** Excerpt provided follows **

In 1912 the bankrupt Development Company of America (DCA) lost the Congress Mine but to the Frank M. Murphy interests. His attorney, T.G. Norris, began to sell off parts of the property including the rights to the mine dump and tailings, to other mining concerns. In 1913 the only activity at the mine was speculative, mostly centered on possible leases for reworking the tailings and dumps of discarded ore left over from the primary mining of the main shafts. It was reported that most of the machinery still stood at the site, looking as if it could start up again any time, "at the blowing of the whistle." The town of Congress, Arizona, was "hanging on" but with the majority of the mining activity stilled, a good number of residents (either miners or those associated with mining businesses) began moving to more active areas. Much of the news concerning the Congress Mine by this time began to shift focus from, "What is to come," to, "What once was." A few hopeful reports were printed from time to time that the Congress Mine would be re-opened. Sadly for the people of Congress, Arizona, these reports were erroneous and the most common reports were details of the equipment being removed from the mine complex to be utilized elsewhere. Also by this time, the mine was most commonly called the "Old Congress Mine," to distinguish it from other mines with the same name, particularly the re-opened Congress Mine near Silverton, Colorado.
By 1914 the vast majority or reports concerning the Congress Mine centered on possible schemes to rework the tailings. No potential work within the mine itself was reported.

With Frank Murphy's death in 1917, any hope of reopening was gone. The estate sold the physical plant, mills, and mine railroad equipment shortly thereafter. As World War I progressed, references to the Old Congress Mine became almost non-existent and by the end of the war the only references to be found were in articles about news makers who were once associated with the Congress Mine. The heyday of one of the greatest gold mines in Arizona was over. A brief revival occurred with the rise of gold market values during the 1930s, when Frank Murphy's widow sold out her interest. The best history of the mine was published by family friend and former supt. Staunton in the Engineering & Mining Journal November 13, 1926.

===Discovery and ownership===

Successful mines have many fathers while a borrasca is an orphan. The Congress is no different. In 1903, a man named Ben Bartlett recounted on his death bed that he had discovered the Congress in the early 1870s. Some later sources say that Bartlett abandoned the mine, some say May and partner Edward Gilbert paid Bartlett $150 for the claim. Dennis May died in Phoenix on October 17, 1907. In his 1907 obituary, a later partner reportedly said May had re-staked an abandoned claim that became the Congress. Be that as it may, Dennis May was the first person to energetically develop the prospect into a small mine. The scale of production was minimal; May used a simple arrastra to work a few tons of ore. Later, May bought a farm near Buffalo, New York, but returned to prospect the Arizona desert, while Bartlett later became a laborer in the Congress mine. Ben Bartlett died February, 1903.

** End of Excerpt provided **
** Exercise data follows **

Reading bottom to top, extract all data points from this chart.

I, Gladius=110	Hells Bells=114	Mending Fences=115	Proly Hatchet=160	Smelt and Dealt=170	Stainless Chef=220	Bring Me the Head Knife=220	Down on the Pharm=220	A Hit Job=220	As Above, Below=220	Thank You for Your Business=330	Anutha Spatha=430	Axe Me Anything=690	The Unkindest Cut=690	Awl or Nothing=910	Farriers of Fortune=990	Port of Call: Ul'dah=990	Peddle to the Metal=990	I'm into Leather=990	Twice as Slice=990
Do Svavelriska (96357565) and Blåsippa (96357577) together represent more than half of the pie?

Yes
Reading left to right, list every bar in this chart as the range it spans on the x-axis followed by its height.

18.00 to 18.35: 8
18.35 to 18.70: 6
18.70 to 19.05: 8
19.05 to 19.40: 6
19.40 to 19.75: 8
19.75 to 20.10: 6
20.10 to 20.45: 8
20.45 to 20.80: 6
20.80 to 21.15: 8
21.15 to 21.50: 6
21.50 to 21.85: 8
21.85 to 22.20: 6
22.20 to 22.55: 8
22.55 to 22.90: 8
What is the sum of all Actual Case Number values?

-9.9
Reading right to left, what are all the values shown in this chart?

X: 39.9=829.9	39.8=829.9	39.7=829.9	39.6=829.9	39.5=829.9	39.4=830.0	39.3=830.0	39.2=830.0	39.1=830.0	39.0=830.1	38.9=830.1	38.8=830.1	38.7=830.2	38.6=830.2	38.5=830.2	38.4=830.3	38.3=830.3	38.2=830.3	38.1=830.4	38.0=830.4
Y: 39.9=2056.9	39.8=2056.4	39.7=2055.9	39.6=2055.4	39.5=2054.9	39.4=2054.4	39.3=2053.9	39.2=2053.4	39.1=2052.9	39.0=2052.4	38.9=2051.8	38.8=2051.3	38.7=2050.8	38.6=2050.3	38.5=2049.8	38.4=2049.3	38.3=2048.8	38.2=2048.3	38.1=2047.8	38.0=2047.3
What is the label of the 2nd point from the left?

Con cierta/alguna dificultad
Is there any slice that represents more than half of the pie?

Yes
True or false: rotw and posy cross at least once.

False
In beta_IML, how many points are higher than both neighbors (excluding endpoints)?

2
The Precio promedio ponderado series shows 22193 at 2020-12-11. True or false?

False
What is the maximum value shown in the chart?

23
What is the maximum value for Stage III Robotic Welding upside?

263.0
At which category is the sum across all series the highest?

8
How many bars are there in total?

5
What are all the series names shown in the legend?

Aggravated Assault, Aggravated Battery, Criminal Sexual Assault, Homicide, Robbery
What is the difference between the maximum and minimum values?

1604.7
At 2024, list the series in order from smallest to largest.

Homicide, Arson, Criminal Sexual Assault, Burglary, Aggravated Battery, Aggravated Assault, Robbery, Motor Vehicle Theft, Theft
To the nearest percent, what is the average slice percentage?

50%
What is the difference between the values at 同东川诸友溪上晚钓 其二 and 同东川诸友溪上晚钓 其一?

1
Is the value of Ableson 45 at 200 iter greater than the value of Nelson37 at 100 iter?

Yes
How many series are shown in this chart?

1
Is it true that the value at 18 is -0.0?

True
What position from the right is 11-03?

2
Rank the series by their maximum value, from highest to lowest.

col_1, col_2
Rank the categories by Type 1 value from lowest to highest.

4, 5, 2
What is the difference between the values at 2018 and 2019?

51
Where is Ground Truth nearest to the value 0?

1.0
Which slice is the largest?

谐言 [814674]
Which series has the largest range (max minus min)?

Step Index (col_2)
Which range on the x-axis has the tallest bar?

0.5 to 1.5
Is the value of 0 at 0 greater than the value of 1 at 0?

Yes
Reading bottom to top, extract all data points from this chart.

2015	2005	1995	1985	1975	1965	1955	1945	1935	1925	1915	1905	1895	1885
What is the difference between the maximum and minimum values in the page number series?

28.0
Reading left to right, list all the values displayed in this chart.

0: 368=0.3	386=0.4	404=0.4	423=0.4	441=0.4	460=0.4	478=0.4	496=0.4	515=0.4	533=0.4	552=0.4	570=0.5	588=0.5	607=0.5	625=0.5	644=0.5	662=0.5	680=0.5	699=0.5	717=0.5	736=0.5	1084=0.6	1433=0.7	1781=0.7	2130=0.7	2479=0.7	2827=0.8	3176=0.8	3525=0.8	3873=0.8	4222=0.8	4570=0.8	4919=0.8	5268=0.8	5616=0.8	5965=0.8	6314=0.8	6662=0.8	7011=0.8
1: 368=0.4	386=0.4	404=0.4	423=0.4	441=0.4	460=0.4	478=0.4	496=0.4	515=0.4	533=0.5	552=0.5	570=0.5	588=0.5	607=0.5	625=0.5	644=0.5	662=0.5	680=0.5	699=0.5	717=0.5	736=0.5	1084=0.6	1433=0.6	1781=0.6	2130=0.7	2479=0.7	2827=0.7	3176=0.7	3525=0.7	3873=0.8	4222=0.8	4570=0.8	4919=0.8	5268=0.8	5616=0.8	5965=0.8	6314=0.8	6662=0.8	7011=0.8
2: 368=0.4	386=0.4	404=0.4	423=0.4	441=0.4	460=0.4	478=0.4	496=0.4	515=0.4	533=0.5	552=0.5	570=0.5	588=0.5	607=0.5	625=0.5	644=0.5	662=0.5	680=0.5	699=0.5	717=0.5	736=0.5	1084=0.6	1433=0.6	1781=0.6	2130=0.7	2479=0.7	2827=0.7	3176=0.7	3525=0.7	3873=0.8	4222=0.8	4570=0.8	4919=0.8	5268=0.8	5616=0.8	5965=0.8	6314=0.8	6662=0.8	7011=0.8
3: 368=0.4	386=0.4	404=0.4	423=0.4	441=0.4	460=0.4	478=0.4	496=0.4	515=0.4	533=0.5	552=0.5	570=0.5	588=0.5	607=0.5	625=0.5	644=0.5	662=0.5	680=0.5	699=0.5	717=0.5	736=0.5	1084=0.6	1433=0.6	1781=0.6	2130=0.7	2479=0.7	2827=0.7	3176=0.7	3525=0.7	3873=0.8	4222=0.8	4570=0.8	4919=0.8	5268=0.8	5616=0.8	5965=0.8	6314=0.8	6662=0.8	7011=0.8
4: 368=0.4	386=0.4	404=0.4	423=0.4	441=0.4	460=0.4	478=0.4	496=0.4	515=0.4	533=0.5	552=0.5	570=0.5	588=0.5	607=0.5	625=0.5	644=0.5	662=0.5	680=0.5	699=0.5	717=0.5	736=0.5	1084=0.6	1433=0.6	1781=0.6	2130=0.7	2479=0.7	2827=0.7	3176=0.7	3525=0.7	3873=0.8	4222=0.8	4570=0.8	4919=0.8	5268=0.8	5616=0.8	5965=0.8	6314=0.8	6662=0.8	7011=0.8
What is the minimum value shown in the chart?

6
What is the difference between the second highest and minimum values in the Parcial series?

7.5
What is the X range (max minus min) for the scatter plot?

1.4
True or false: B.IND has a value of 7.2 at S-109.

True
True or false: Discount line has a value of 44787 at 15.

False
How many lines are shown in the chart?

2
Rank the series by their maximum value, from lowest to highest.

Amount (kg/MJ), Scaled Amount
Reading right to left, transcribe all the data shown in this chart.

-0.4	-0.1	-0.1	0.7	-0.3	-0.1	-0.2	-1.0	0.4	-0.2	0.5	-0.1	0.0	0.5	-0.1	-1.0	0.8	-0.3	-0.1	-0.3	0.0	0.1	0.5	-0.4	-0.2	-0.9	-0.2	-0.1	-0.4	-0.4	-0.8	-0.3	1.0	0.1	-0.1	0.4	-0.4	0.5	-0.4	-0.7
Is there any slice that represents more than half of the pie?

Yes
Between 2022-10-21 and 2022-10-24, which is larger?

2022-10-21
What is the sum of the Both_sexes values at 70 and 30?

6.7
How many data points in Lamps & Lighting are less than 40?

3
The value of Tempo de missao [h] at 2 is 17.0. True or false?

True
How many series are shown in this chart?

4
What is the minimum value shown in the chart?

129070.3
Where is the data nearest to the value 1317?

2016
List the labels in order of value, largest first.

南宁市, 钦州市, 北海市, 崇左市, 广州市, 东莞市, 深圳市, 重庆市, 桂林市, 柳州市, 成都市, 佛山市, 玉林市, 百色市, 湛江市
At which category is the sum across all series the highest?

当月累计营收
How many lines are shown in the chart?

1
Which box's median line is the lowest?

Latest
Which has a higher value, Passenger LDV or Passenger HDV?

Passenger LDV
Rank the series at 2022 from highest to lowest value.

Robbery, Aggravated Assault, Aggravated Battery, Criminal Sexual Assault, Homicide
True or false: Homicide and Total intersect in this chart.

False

** End of Exercise data **

→ Problem requirements
Carry the Congress Mine history forward from its final sentence, in the same style.

→ Task answer
Frank Morrill Murphy, a Prescott, Arizona mining promoter, acted as a broker for the sale of the Congress mine to Joseph "Diamond Joe" Reynolds of Chicago. In 1887, their Congress Gold Company built a ten stamp mill (later expanded to twenty stamp mill) and produced $600,000 over the next four years. Frank Murphy, brother of Arizona Territorial Secretary (1889–90) and Governor (1890–1893, 1898–1902) Nathan Oakes Murphy, became a trusted friend of Joseph "Diamond Jo" Reynolds and was superintendent of the Congress mine after Mr. Reynolds purchased it. He was still the superintendent at the time of "Diamond Jo" Reynolds' death (he was at Mr. Reynolds' bedside at the mine when he died, and inherited a share of the property).
Joseph "Diamond Jo" Reynolds died of pneumonia at the age of 71 on February 21, 1891, in his tent at the Congress Mine in Arizona. After his death, his estate was valued at between $8 and $10 million, completely debt free. His widow, Eleanor Morton Reynolds, became one of the executors of Joseph "Diamond Jo" Reynolds' estate and after his death she sold the mine in 1894 (they had no children heirs).
Joseph "Diamond Jo" Reynolds had championed a railroad between Prescott and Phoenix, running through Congress, to reduce shipping costs to and from the mine. Immediately after his death, Frank Murphy concentrated on getting the railroad built and the Santa Fe, Prescott and Phoenix Railway reached Congress in 1894, then Phoenix in 1895.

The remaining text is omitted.